**Instruction:** Rewrite every one of the records below with "tallest" changed to "highest", keeping all other text identical and leaving out the pictures.

[Extracted data entries]
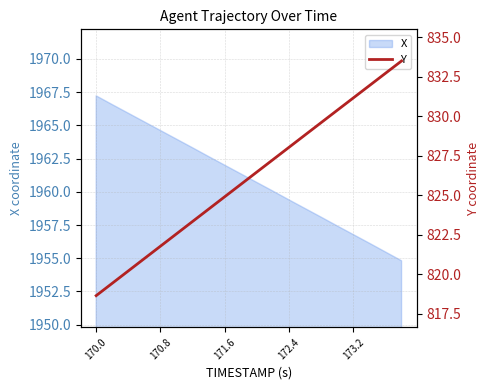

At which label does X reach its peak?

170.0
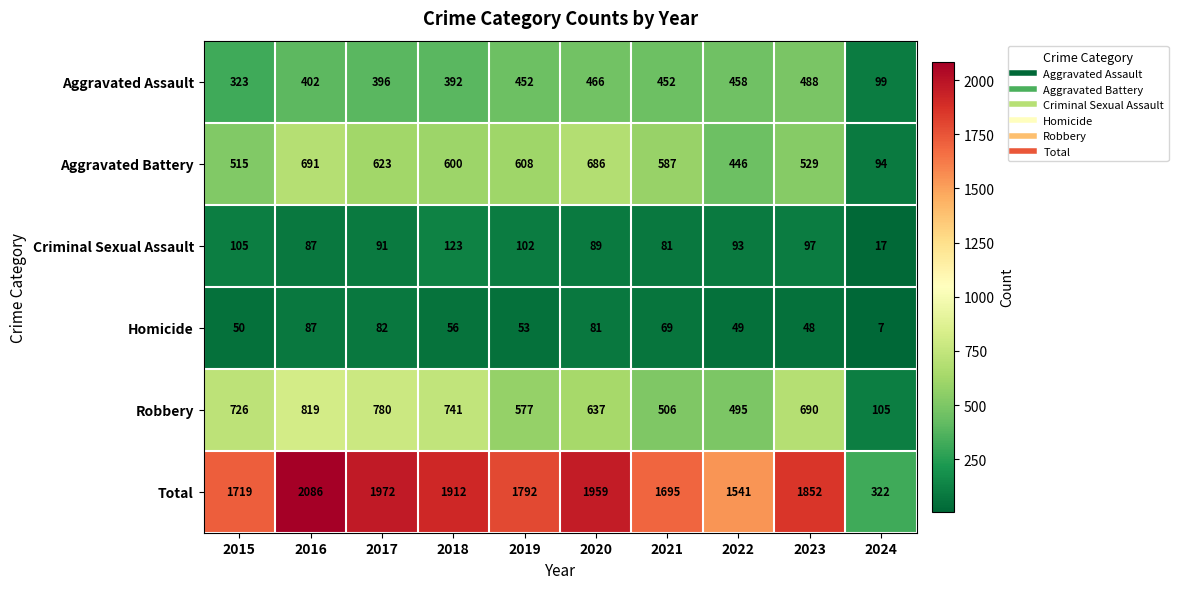

List the labels in order of Robbery value, smallest first.

2024, 2022, 2021, 2019, 2020, 2023, 2015, 2018, 2017, 2016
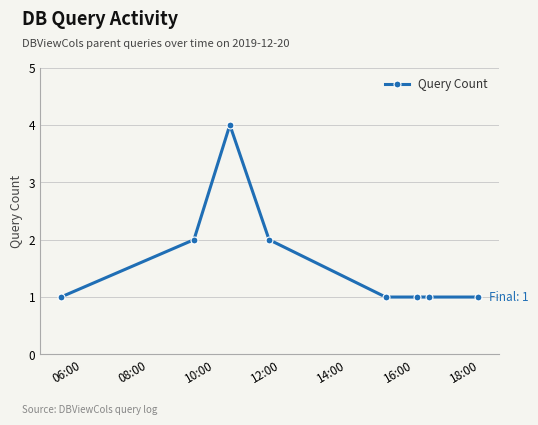

What is the sum of all values?

13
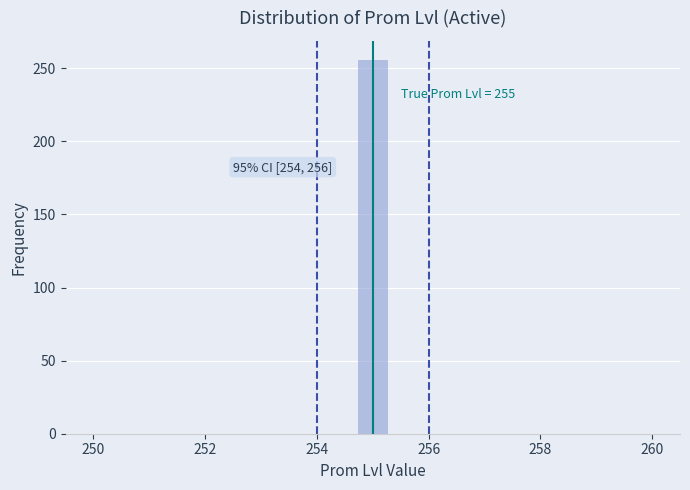

Read against the x-axis, roughly where is the centre of the tallest bar?

255.0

**Written response:**
At which label does X reach its peak?

170.0

List the labels in order of Robbery value, smallest first.

2024, 2022, 2021, 2019, 2020, 2023, 2015, 2018, 2017, 2016

What is the sum of all values?

13

Read against the x-axis, roughly where is the centre of the highest bar?

255.0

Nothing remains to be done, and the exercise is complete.